Portrait d'un pêcheur au Tréport

Kévin Truchon

Portrait de Kévin Truchon, pêcheur au Tréport, interrogé dans le cadre de l'Observatoire photographique des paysages "la terre vue de la mer".

Qui êtes-vous, et pouvez-vous nous décrire votre lien personnel, professionnel à ce littoral ?

Ça fait 18 ans que je travaille. Avant j’étais au lycée maritime de Fécamp. Ça fait 3 ans que je patronne le bateau. Il s’appelle Gautier Lucile, du nom de mes enfants. Je l’ai racheté au mois de mars (2022). On travaille souvent devant les Tréport, devant les côtes, mais on rentre rarement dans le port. A marée basse, on ne peut pas rentrer dans le chenal. On fait toute la côte depuis Fécamp. On s’éloigne parfois à 20 miles mais la plupart du temps on fait les côtes. Le Tréport est la partie la plus au nord où nous allons.
On sort par tout temps, sauf quand c’est trop mauvais. On ne peut pas non plus sortir quand c‘est les grandes marées, sinon les filets roulent au fond, et on ramasse des cailloux. On pêche au filet, la sole quasiment toute l’année, la seiche et un peu le homard, tout ce qui est poissons plats. On vend notre poisson à la criée de Dieppe, et aux restaurateurs et poissonniers qu’on connaît. On est toujours trois sur le bateau. Moi à la passerelle, un pour tirer les filets à l’arrière et un à l’avant. On sort en général à 3h du matin, et on rentre il est 15/16h, tous les jours. Mon moment préféré c’est le moment où on remonte les filets et où on voit les poissons. Quand on fait 150-200 kg même 120kg, c’est une bonne journée, on peut monter plus mais si le prix chute ce n’est pas intéressant, mieux vaut faire de la qualité que de la quantité.

Kévin Truchon (au centre), pêcheur au Tréport

Kévin Truchon (au centre), pêcheur au Tréport

François David photographe

Kévin Truchon (au centre), pêcheur au Tréport

François David photographe

Falaise d’Ault - hiver 2020

Falaise d’Ault - hiver 2020

François David photographe

Falaise d’Ault - hiver 2020

François David photographe

Qu’est-ce qui selon vous fait la spécificité de ce littoral ? Qu’est ce qui est le plus marquant ?
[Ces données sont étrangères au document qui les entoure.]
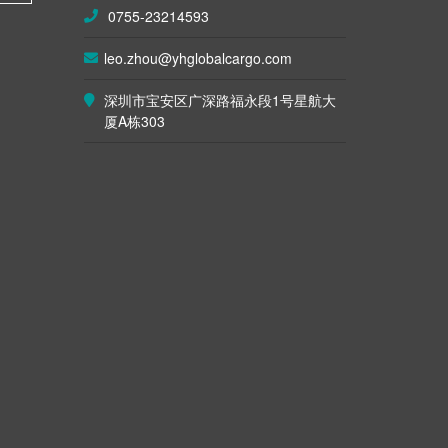
0755-23214593
leo.zhou@yhglobalcargo.com
深圳市宝安区广深路福永段1号星航大
厦A栋303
Tout me plaît dans ces paysages. C’est tous les jours différent. En fonction du temps, de la lumière, le relief change. Ça n’est jamais pareil. Quand il y a du brouillard, on découvre pas à pas, au fur et à mesure qu’on se rapproche. On voit bien la différence des saisons aussi. La végétation se voit à la bonne époque et l’hiver disparaît. Et quand il a neigé, c’est très beau. Tout le littoral, avec les falaises, se ressemble du Tréport jusqu’à Antifer, il est bien conservé. Parfois on distingue des éboulis, la craie est plus blanche. A marée basse, on se repère avec les rochers qui dépassent sur l’estran. Tous les rochers sont repérés sur l’ordinateur. Il faut vraiment arriver à marée basse pour tout voir. Le phare du Tréport est important pour nous depuis la mer, c’est un repère. Souvent sur le phare il y a des gens qui nous accueillent, qui nous prennent en photo. Mais quand on voit le phare c’est qu’on est arrivé, moi je préfère être en mer.

Percevez-vous des évolutions de ces paysages littoraux ?

Ces paysages, tous les ans ça change, avec les éboulis. Les falaises travaillent tout le temps, ça change tout le temps. On le voit au quotidien. Quand il y a du changement, on s’en aperçoit. Depuis la mer, on voit les plus gros, les plus petits sont plus difficiles à repérer.
En 18 ans, la pêche a diminué : on a moins de quantité mais on vend mieux le poisson. Il y a moins de pêcheurs aussi. A Dieppe, on est deux. À Fécamp, ils sont sept ou huit. Ça diminue même sur Boulogne. Là-bas ils ne pêchent plus grand chose, on a peur que ça vienne jusqu’à chez nous. La pêche électrique nous a fait du mal, et aussi les sennes danoise : c’est un filet qui fait un grand cercle, et remue le fond comme un chalutier. Ça fait 1 mile par côté (4 terrains de foot). Par rapport à ce que fait un chalutier classique en 24 h, il faut un quart d’heure pour ces bateaux. On aimerait que ça s’arrête car ça nous fait un peu mal, ils ramassent tout.
On voit aussi un peu plus d’usagers sur la mer qu’avant. Il y a plus de paddle,etc…On voit un peu plus de monde sur l’eau. Mais ça ne change pas vraiment notre pratique. Sauf dans certains endroits où il y a plus de plaisanciers, on ne peut pas travailler comme on veut, et mettre notre matériel.